Inconsistent grading disappoints dual-enrollment students

Photo by Heather Middleton

Photo by Heather Middleton

By Johnny Jackson


Stockbridge High School senior, Candace Swords, said she has worked long, hard hours to prepare herself for the college experience.

Swords increased the rigor of her studies early in her high school career by taking Advanced Placement classes, and engaging in dual-enrollment studies at Clayton State University. However, the student's best-laid plans were dashed, when she learned she would not get full credit for her high marks in the state's dual-enrollment program.

The graduating senior said her letdown stemmed from her school's method of converting her high grades.

State officials acknowledge Swords is not alone in her complaints.

"We've had several calls this year about this issue ... about grade conversions," said Gary Mealer, transition career partnership coordinator with the Georgia Department of Education.

Mealer said thousands of students statewide take advantage of dual-enrollment programs at technical colleges, and senior colleges. Some 5,110 students, using the Hope Grant, were in dual enrollment in 2010. And an estimated 2,500 students filled more than 7,000 Accel Program spots in the state's public colleges in 2010.

Mealer said many dual-enrollment students, like Swords, learn late that their grade conversions are not governed directly by the colleges they attend, but by the school systems, and high schools, in which they are enrolled.

While the grades Swords earned at Clayton State were computed on a four-point scale, those same grades were computed differently at Stockbridge High School. She said they were computed on a 100-point scale.

The Stockbridge senior said many public colleges only offer letter grades, each counting one point on a four-point scale. Swords said converting those grades onto the traditional high school 100-point scale, is challenging. She explained that, while the difference between an "A" and a "B" is one point in college (between a 4.0 and a 3.0), that difference at the high school level is 10 points (between a 100 and a 90).

Swords believes she "unfairly" received 95 percent credit for her A-worthy academic performance in dual-enrollment classes at Clayton State University. Students at other schools, taking the same dual-enrollment class, may have gotten more credit because their schools may have given more credit for that "A" performance.

The official grade point average is a cumulative, weighted, numeric average in the Henry County School System, according to Tony Pickett, Henry's executive assistant to the Office of the Superintendent.

"This average is calculated by multiplying the student's weighted final grade by the number of Carnegie Units attempted for the course," Pickett said. "Dual-enrollment scores are weighted only in that they earn more units than traditional high school courses."

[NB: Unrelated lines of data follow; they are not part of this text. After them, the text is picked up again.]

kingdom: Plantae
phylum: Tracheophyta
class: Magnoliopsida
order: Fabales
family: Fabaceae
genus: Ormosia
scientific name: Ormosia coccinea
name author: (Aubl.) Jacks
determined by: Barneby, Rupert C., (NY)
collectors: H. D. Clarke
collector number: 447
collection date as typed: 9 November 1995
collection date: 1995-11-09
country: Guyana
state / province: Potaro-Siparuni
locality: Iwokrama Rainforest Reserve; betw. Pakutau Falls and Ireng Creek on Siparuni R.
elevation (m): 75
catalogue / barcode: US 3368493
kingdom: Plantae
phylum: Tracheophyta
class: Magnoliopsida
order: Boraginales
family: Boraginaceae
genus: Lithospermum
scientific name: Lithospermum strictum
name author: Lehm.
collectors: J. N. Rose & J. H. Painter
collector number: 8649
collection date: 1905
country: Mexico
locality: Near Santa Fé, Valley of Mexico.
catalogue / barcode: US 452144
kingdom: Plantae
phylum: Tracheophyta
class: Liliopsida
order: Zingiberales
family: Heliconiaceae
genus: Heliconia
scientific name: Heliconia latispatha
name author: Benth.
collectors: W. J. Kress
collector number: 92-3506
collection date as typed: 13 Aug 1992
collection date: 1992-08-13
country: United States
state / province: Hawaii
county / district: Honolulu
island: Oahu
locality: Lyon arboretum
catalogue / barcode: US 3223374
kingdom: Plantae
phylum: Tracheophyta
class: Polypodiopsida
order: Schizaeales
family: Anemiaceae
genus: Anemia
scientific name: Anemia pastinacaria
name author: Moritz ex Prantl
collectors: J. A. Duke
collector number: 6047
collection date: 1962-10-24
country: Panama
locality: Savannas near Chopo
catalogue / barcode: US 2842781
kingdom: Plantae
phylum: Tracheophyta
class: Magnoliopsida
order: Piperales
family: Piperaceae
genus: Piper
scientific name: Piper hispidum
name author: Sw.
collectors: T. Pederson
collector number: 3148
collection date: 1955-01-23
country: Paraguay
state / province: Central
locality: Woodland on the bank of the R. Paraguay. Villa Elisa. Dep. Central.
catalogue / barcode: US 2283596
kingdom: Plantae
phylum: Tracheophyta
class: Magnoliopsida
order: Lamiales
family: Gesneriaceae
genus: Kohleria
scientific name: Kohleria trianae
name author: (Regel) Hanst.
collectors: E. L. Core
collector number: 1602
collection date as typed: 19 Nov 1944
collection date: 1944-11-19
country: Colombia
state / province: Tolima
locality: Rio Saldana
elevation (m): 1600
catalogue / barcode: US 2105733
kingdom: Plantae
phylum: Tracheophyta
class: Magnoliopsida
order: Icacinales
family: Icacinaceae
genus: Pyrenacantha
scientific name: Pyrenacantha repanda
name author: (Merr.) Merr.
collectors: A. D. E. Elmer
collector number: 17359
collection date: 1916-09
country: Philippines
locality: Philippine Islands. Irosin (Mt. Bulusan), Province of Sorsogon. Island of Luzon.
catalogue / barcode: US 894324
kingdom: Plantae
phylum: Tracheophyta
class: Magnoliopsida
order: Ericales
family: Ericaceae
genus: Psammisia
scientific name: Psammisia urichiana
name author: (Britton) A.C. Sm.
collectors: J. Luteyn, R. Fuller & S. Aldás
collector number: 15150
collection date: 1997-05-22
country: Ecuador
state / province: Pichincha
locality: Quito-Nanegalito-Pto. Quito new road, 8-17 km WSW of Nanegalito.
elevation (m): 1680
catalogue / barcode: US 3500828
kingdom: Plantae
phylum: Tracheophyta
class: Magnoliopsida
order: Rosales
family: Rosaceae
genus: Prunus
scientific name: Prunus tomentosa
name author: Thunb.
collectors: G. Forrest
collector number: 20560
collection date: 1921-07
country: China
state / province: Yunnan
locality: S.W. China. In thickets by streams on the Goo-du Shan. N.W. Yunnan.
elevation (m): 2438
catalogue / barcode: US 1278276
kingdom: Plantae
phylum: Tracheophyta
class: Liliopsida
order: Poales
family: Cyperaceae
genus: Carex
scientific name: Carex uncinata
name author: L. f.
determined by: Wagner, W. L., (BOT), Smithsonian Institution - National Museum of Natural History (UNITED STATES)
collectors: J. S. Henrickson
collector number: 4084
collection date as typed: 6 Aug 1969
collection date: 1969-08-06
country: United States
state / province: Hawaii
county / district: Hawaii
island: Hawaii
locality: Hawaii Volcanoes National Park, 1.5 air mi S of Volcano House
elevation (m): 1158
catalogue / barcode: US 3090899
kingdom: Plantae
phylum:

Pickett said the Georgia State Board of Education provides guidance on how much credit dual enrollments should receive in credits. Pickett said that post-secondary semester hour credits are converted to high school unit credits as such: one to two semester hours are equal to half (0.5) a high school unit, and three to five semester hours are equal to one high school unit. He added that, when the units are factored in the formula, it causes the grade to count more in the student's cumulative, weighted, numeric average.

While the state offers guidance on the quantity of credit high school dual-enrollment students receive in their college-level courses, the state does not offer direction on the quality of credit those students should receive on their final academic reports and grade-point averages.

"We leave it up to the local [school] systems to determine their grading policies," explained Mealer. "It's up to them to determine what their grades and policies are at the local level."

Mealer said the state only requires that dual-enrollment students earn credit for college-level courses in which they receive a numeric grade of 70 or above, as determined by their school system's grading conversion policy.

"I would advise the parent be sure to know what the grade conversion is going to be at their local school system," he said.

Mealer said guidance counselors are supposed to make dual-enrollment information available to students interested, along with their parents, by April of each year.

"We're trying to make sure these counselors and principals are aware, and are informing the parents about it, and how it can affect them," he added. "We want what's best for our kids -- what's best and what's fair."

Swords said she and her high school counselor have solved her dilemma. The student physically collected numeric grades from each of her college professors, to be directly converted into her grade-point average at high school.